New Czech film to explore struggle of Romani

Irena Hejdová Irena Hejdová
28. 7. 2008 16:00
Zdeněk Tyc wants film to have more universal message
Tyc´s El Paso in action
Tyc´s El Paso in action | Foto: Martin Špelda pro T.H.A.

Prague - Six years after the release of "Smradi" ("The Brats" in UK) about a Czech family and their adopted Roma children, director Zdeněk Tyc has finished his fifth feature film, which again explores the life of Czech Roma.

His newest film "El Paso" tells of the struggle of a Romani mother of seven with authorities.

Tyc's screenplay was inspired by a true story of a woman from Brno. "She was determined at all costs to raise her seven children herself and not let them be taken away to the orphanage," Tyc describes the set-up of the story, which then becomes more complicated with debts to the city piling up for the protagonist.

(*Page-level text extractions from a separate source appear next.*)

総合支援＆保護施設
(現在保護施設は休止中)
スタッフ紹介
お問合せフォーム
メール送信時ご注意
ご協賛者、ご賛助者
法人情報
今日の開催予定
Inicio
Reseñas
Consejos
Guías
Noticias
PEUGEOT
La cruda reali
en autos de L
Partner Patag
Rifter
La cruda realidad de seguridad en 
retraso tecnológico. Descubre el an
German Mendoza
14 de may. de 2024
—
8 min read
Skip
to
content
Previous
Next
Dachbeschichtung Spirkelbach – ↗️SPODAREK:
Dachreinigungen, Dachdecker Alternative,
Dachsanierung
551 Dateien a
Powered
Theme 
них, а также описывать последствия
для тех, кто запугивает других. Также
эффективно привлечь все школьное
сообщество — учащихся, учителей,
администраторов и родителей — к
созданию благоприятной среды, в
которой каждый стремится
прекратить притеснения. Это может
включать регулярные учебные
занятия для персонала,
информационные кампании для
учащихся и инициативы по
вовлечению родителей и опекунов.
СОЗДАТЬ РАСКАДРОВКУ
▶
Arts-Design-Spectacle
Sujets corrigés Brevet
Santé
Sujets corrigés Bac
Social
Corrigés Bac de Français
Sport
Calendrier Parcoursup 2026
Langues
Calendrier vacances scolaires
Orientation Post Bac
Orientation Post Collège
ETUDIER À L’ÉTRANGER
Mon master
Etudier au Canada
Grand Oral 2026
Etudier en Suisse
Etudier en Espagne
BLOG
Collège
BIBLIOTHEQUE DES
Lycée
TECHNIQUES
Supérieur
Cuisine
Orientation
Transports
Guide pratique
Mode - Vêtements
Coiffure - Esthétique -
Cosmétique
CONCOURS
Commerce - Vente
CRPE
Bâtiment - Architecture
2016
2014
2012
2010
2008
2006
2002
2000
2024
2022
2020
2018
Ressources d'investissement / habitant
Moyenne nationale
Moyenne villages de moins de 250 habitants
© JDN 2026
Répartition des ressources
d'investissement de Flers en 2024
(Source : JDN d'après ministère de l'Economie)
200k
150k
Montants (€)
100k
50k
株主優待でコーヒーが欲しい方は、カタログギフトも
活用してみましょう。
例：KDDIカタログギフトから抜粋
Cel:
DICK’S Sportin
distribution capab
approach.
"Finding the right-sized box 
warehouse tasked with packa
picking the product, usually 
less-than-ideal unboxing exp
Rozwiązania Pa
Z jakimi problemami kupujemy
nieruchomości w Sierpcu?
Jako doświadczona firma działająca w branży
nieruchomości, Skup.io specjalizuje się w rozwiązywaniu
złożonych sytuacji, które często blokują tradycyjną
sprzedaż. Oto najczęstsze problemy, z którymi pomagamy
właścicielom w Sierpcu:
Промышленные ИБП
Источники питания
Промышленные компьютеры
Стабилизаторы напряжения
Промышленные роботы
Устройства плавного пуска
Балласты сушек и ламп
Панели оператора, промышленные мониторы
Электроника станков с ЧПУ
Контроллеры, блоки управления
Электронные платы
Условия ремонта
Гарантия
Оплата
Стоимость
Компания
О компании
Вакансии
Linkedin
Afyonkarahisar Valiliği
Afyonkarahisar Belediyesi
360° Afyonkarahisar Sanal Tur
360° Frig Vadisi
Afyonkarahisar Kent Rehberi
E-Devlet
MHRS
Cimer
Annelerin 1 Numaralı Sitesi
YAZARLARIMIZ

The heroine, Věra, is being helped in her predicament by a young and ambitious lawyer and a probation guardian, played by real-life partners Linda Rybová and David Prachař.

Tyc gave the leading role to the singer of the Roma funk band Gulo Čar, Irena Horváthová. Igor Chmela, Vladimír Javorský and Leoš Noha also star in the film.

Normal life

Yet, Tyc doesn't want his new work to be considered just as a film about Roma. On the contrary, he wants his viewers to stop looking at Věra and her children as a Roma family, as something different.

"A Roma family also wants to have a normal life, to be independent and they don't all have to end up on the streets. But I don't want to be moralistic! Don't look for ideology here."

Who are the brats in The Brats?
Who are the brats in The Brats? | Foto: Aktuálně.cz

"El Paso" is being produced by Ondřej Trojan, who's also behind films by director Jan Hřebejk and script writer Petr Jarchovský, authors of a number of successful films, i.e. Pelíšky (Cosy Dens, 1999) or Musíme si pomáhat (Divided We Fall, 2000), which was nominated for Oscar.

Lots of footage

The shooting for Tyc's film is done and the reels are now in the cutting room, where they'll stay until mid-September.

"There is a lot of material, since the film was shot with two cameras simultaneously," explains Naďa Machková, the film's spokeswoman.

The presence of six child actors on the set called for some unusual decisions. "In order to get them to be most authentic, the creators had to distract [the young actors], engage them otherwise and then capture those moments," Machková explains.

Brats and the rest

Zdeněk Tyc began his career in 1989 with a film called "Vojtěch, řečený sirotek" (Vojtěch Called the Orphan), followed by Žiletky (Razorblades) in 1994, a comedy "UŽ" ("Seize the Day" in US distribution), a year later and "Smradi" in 2002. "El Paso" should hit the theaters January 20.

Tyc's previous feature film "Smradi" was based on an autobiographical screenplay by Czech writer Tereza Boučková about parents raising two adopted Roma boys. Boučková and Tyc were also supposed to make a film based on her newest screenplay "Zemský ráj to napohled" (Behold, Heaven on Earth), which won the Sazka prize (Cena Sazky) for the best unrealized screenplay. This has not happened yet.

Boučková described the tribulations connected with the negotiations over the filming in a recently published book Rok kohouta (Year of the rooster). The title of the book is a pun, as Boučková´s father is a respected playwright, poet and communist-turned dissident Pavel Kohout.

It seems the film will finally appear under the direction of Irena Pavlásková, produced by Viktor Schwarcz. The shooting will begin this November with cameraman Diviš Marek, who's been awarded a Český lev prize - the Czech equivalent of the Oscar.